Looking back on it, I should have done something else, but I just wanted to get as far away from Bolt Thrower as I could. But getting away from Bolt Thrower is not that easy! You go around in circles and end up where you started Working and bringing a family has kept me busy. I still see a lot of old friends, so I kept my ear to the ground and keep in touch with things.
If you don’t mind telling us, what field of work did you fall into? We realize that extreme music doesn’t really pay the bills—especially in 2016.
Whale: Service Engineer. If your Alarm/CCTV/Access/fire System is broken, I’ll fix it!
When exactly did you get the itch to start playing in a band again, specifically one in the style of Memoriam?
Whale: Well, I’ve been asked quite a few times to join bands and always said no! If I’m honest, there is one type of music I like playing: grind/death metal. It’s what I’m good at!

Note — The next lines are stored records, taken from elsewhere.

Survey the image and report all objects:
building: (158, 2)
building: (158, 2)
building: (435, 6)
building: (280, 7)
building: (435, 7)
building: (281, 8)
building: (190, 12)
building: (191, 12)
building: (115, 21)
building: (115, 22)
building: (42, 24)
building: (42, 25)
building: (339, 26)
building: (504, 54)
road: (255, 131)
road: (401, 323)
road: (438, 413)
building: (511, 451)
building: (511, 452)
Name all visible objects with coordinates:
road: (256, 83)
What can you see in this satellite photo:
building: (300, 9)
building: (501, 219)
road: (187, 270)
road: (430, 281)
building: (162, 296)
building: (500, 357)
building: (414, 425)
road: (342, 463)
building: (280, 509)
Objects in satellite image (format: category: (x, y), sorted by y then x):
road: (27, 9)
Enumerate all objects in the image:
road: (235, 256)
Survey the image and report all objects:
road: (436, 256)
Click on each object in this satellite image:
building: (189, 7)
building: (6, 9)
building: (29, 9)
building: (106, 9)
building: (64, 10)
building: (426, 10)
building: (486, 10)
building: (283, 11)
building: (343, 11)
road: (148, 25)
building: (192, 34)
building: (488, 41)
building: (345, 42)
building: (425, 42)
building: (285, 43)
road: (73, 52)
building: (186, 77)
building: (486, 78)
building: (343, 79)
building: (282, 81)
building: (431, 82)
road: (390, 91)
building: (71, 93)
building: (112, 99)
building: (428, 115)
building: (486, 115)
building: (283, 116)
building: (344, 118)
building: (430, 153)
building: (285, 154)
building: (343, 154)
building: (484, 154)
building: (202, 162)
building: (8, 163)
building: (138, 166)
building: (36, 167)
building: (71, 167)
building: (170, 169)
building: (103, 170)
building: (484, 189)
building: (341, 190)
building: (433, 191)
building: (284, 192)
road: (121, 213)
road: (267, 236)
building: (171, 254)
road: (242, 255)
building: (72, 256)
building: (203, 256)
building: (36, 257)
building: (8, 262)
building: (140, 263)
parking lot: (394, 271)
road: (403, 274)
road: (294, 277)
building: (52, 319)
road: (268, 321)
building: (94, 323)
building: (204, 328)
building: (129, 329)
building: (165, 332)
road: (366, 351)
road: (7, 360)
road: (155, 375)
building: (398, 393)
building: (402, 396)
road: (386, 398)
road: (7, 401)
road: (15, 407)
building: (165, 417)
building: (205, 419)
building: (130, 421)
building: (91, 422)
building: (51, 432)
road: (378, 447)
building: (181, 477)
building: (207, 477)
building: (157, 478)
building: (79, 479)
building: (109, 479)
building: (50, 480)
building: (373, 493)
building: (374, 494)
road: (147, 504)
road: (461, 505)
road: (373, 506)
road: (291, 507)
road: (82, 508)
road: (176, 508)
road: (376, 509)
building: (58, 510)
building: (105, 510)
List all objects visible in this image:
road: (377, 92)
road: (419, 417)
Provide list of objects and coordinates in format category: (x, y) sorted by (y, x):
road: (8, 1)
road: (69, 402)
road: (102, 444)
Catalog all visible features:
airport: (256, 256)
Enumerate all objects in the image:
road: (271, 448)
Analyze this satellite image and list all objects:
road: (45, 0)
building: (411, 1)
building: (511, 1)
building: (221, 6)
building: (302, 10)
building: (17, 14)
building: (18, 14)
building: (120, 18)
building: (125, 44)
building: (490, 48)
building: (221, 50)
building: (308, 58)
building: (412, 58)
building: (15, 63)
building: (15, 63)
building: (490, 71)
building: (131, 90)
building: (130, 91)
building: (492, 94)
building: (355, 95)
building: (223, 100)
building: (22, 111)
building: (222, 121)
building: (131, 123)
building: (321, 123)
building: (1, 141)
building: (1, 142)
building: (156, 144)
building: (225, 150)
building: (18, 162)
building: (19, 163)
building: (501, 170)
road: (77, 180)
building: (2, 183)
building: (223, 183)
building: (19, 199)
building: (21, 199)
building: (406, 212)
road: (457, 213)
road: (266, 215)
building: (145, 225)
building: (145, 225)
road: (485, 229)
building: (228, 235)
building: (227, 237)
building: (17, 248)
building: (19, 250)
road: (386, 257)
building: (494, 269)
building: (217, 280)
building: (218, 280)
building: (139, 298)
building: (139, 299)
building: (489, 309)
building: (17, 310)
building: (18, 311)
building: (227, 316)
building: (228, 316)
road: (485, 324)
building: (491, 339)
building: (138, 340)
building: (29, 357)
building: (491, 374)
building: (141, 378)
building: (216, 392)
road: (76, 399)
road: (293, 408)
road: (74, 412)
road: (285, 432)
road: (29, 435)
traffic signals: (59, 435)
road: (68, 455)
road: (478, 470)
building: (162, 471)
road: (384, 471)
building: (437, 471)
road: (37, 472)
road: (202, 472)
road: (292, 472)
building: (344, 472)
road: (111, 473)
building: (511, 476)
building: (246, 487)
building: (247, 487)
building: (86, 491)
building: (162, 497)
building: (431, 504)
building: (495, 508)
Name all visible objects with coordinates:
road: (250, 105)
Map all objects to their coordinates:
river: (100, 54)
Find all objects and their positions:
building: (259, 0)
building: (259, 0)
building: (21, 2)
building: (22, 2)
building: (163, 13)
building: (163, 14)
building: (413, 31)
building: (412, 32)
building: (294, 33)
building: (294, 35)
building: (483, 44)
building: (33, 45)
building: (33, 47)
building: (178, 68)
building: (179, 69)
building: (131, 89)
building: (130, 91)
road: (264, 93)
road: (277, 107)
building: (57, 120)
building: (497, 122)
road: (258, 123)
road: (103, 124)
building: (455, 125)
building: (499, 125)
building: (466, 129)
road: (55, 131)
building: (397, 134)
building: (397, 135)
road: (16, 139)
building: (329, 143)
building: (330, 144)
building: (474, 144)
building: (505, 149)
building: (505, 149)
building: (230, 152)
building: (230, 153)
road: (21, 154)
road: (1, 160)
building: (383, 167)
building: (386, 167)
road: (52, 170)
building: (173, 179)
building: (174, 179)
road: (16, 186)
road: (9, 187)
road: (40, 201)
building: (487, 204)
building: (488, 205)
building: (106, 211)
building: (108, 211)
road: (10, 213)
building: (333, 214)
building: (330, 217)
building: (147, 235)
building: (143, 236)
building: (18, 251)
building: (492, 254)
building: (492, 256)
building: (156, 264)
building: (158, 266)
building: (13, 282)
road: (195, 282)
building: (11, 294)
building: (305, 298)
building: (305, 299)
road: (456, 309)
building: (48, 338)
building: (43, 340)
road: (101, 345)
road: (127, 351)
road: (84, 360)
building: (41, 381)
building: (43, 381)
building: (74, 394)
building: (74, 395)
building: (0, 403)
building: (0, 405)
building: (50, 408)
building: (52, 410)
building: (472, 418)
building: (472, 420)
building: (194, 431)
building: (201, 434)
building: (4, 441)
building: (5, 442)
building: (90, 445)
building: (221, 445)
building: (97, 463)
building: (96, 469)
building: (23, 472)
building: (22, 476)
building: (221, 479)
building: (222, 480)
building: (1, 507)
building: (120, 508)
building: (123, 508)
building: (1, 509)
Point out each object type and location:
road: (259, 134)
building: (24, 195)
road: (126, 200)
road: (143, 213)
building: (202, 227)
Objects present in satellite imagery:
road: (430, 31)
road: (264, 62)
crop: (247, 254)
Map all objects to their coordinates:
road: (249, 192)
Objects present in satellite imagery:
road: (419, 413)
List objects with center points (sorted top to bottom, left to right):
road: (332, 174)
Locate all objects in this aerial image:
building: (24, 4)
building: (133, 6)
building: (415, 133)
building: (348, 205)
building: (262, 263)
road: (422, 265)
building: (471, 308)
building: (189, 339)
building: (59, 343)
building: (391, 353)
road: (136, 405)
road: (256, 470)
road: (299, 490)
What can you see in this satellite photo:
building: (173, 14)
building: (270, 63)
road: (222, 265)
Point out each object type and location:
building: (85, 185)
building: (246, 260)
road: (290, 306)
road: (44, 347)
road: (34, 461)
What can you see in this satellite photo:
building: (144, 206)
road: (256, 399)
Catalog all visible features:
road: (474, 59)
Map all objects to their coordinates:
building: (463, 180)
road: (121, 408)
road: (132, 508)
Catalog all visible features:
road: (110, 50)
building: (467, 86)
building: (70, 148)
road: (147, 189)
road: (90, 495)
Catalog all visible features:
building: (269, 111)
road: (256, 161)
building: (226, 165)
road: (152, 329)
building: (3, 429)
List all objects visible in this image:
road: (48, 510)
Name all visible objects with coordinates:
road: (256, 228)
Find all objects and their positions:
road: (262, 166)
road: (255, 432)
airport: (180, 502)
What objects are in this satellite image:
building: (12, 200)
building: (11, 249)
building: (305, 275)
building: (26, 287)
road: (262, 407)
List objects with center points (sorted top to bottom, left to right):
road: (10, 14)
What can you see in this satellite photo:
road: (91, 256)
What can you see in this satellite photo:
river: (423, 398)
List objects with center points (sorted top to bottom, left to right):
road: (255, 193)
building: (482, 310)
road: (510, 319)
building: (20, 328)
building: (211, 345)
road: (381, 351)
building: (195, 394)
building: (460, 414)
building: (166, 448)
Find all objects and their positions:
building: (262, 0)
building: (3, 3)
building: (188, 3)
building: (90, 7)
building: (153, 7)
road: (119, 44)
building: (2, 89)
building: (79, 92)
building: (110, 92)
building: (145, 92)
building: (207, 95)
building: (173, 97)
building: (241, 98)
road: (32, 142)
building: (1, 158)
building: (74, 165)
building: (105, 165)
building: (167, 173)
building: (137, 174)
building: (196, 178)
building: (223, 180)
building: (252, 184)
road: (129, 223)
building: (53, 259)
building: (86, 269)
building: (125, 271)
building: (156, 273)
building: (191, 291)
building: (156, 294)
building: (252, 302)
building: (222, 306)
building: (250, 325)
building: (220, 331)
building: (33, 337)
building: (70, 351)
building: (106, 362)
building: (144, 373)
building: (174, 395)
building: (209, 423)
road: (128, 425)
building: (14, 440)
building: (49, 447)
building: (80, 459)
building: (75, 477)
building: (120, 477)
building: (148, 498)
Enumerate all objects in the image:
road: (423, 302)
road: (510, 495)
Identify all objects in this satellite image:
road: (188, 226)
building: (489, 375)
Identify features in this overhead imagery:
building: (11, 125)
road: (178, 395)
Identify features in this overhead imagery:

I finally went to see the Bolt Thrower at Damnation Festival a year or so ago, and then when [Bolt Thrower drummer Martin] “Kidde” [Kearns] past away last year, things started to fall into place. Me and Karl went out last October and that’s when we decided to do something together again. When Scott and Frank [Healy] got back from the South American Benediction tour, we all went out for a beer to discuss it all. It’s great fun—things have just fallen into place—it just works well! And the interest has been amazing.
How actively is Memoriam rehearsing? And is there any timetable on when the band will have enough material together to record a proper EP or LP release?
Whale: We rehearse every week three hours. One hour to run through established songs, Two hours to work on new stuff. We have just finished at Hellfire studio—we did a demo which is just about to be released as a 7-inch through Cosmic Key Creations.
We will be announcing details about albums and extra live shows soon. People should check out the Memoriam website and Facebook page. I think in the five months the band has been together, we have done amazingly well. We have festivals booked and tracks being released. Memoriam are here to stay. We aren’t a project.
Can anyone in the band out-drink Frank Healy?
Despite infrequent touring and recording, Bolt Thrower has become something of a legendary act in the extreme music scene. And the first five albums you performed on are all pretty much viewed as classics. Have you followed the trajectory of Bolt Thrower’s career at all since you exited the band?
Bolt thrower have earned their place in the world—30 years is amazing for any band to be around. I put a lot of my energy into the band and enjoyed it a lot. I am proud of what I did with the band. But when I left, I didn’t want to know what they were doing for many years. If I’m honest, I haven’t really heard any of the albums I didn’t play on, apart from the odd track! But I like to play extreme music and that’s why I’m in Memoriam—it’s what I’m good at!
We’re not gonna have to wait another 22 years for the next Andy Whale project appearance, will we?
I will keep doing what I do best for as long as I can—I’ll be happy with two years. Twenty-two years from now, [I] don’t think there will be many of us old boys from the Mermaid around. Hopefully some one will still listen to the albums, though.